Der Vorstoß der Regierung von Milei stützt sich auf Artikel 145 des erwähnten Gesetzes, das die Nichteinhaltung der Mindestabdeckung als unlauteren Wettbewerb qualifiziert und den Weg für die Anwendung strenger finanzieller Strafen gegen die Lehrergewerkschaften ebnet.
Die in der Norm vorgesehenen Geldstrafen, die von einem Richter festgelegt werden, könnten bis zu 20 % der „Einnahmen aus den Gewerkschaftsbeiträgen, die die Mitglieder im Monat der Verletzung zahlen müssen“ erreichen. Daher wird die geplante Aktion des Casa Rosada als Versuch wahrgenommen, die Unterstützung für den Streik durch die Furcht vor wirtschaftlichen Repressalien zu desinzentivieren.
Andererseits verteidigen die Lehrer von CTERA die Legitimität ihrer Forderung und lehnen die Haltung der Exekutive vehement ab, die sie der „Verfolgung“ und „Einschüchterung“ beschuldigen.

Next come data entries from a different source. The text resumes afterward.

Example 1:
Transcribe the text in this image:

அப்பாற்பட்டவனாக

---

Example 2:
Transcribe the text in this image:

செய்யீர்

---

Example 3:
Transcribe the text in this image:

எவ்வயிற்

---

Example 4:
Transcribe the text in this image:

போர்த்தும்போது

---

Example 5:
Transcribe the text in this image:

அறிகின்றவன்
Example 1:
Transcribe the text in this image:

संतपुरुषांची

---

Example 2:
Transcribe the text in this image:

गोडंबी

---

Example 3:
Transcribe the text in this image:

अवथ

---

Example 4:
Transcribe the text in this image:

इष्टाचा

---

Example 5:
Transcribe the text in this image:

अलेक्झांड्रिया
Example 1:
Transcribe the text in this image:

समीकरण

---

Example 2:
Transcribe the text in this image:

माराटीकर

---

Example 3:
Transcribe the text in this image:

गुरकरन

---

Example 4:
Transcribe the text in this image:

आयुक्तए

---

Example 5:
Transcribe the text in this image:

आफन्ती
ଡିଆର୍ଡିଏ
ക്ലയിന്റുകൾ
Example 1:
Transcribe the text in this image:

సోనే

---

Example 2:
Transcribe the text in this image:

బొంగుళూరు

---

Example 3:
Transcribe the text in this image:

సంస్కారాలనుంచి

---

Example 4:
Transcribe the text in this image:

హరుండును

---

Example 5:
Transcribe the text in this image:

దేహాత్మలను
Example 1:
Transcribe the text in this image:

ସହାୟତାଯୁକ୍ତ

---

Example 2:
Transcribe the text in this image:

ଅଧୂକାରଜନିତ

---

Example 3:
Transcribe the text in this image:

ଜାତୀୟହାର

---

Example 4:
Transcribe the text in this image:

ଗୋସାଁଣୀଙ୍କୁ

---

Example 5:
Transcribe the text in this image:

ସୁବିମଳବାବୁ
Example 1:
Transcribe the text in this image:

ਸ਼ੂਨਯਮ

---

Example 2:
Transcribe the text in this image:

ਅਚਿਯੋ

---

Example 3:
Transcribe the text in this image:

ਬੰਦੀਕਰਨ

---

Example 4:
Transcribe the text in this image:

Sie betonen, dass die Streikmaßnahme auf die Auswirkungen der sogenannten „Säbelschnitte“ zurückzuführen ist, einer umstrittenen Einsparpolitik, die vom rechtsextremen Präsidenten umgesetzt wird.
Zudem basiert der Streik auf einem dringenden Antrag zur Einberufung eines nationalen Lehrerpreisausschusses und auf einer Gehaltserhöhung, die den Verlust der Kaufkraft ausgleichen soll, zusammen mit der sofortigen Wiedereinsetzung des Nationalen Lehrerfinanzierungsfonds (FONID) und anderer nationaler Ressourcen, die sie als entscheidend für die Aufrechterhaltung des Systems ansehen, berichtete El Destape.
Doch das Forderungspaket der Lehrer beschränkt sich nicht nur auf Gehaltsfragen, sondern zielt auch auf grundlegende Bildungsrichtlinien ab. Sie fordern die Verabschiedung eines neuen Gesetzes zur Bildungsfinanzierung und einen Investitionsplan für Schulinfrastruktur, Verpflegung und Konnektivität, Aspekte, die ihrer Meinung nach von der Zentralregierung vernachlässigt wurden. Des Weiteren lehnen sie das Projekt eines Gesetzes über Bildung Freiheit vehement ab, das sie als „gravierenden Angriff auf das Sozialrecht auf Bildung“ und als Bedrohung für die unverzichtbare Verantwortung des Staates, eine öffentliche und qualitativ hochwertige Ausbildung zu gewährleisten, ansehen.
Der Streik am Montag wird auch von der Vereinigung der Staatsarbeiter (ATE) unterstützt, in einem Tag, der einmal mehr die wachsende Spannung zwischen budgetären Einschnitten und der Verteidigung des öffentlichen Bildungssystems in Argentinien deutlich macht.